Rating: 1-5 (5 is an excellent or a starred review) 5
Genre: young adult mystery/historical fiction
What did you like about the book? The book’s 1979 setting is evocative. Although it does not seem that long ago, in one way the teens in the book are living in another world-without cell phones, computers and social media. Still, teens of today should be readily able to identify with the emotions and experiences of the broad range of characters. The story is narrated by six different teens, and the shifting perspectives are fascinating, as the author slowly reveals more and more about the events leading up to the death of the title character. The book begins the morning after a community celebration called Deadwood Days, then shifts to four weeks prior to the event and moves slowly forward with building suspense. The ending is satisfying and will leave readers with much to ponder. A not-to-be-missed author’s note talks about the events on which the story is based, and separates the fact from the fiction. Highly recommended.
Anything you didn’t like about it? I liked everything about this book.

RECORDS SHOWN »
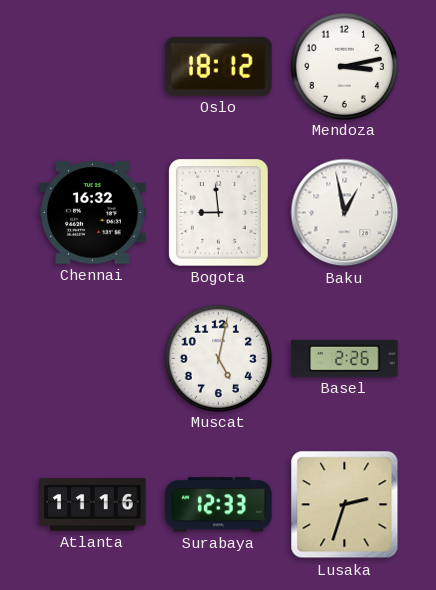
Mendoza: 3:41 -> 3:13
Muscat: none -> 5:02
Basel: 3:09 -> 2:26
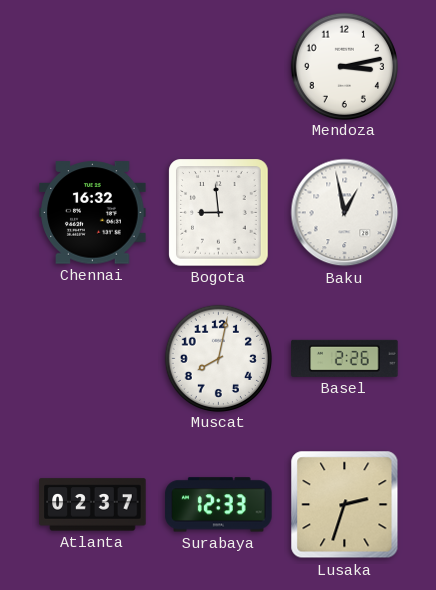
Oslo: 18:12 -> none
Muscat: 5:02 -> 8:02
Atlanta: 11:16 -> 02:37
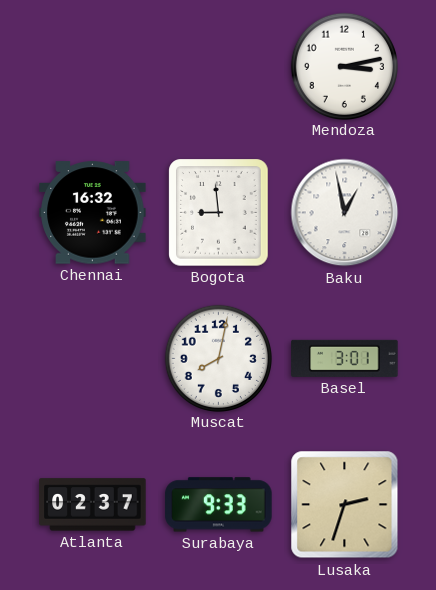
Basel: 2:26 -> 3:01
Surabaya: 12:33 -> 9:33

WHAT TO PRODUCE »
Please continue the book review above from its final sentence onward.

TASK RESPONSE »
To whom would you recommend this book? Read alikes? Readers who are interested in true crime should be intrigued by the fact that the book is based on a real incident. Readers might also enjoy The Body of Christopher Creed by Carol Plum-Ucci. Also, recommend this book to readers who enjoy novels with multiple narrators.
Who should buy this book? High schools and public libraries should consider purchasing this for their young adult collections
Where would you shelve it ? Young adult fiction
Should we (librarians/readers) put this on the top of our “to read” piles? Yes.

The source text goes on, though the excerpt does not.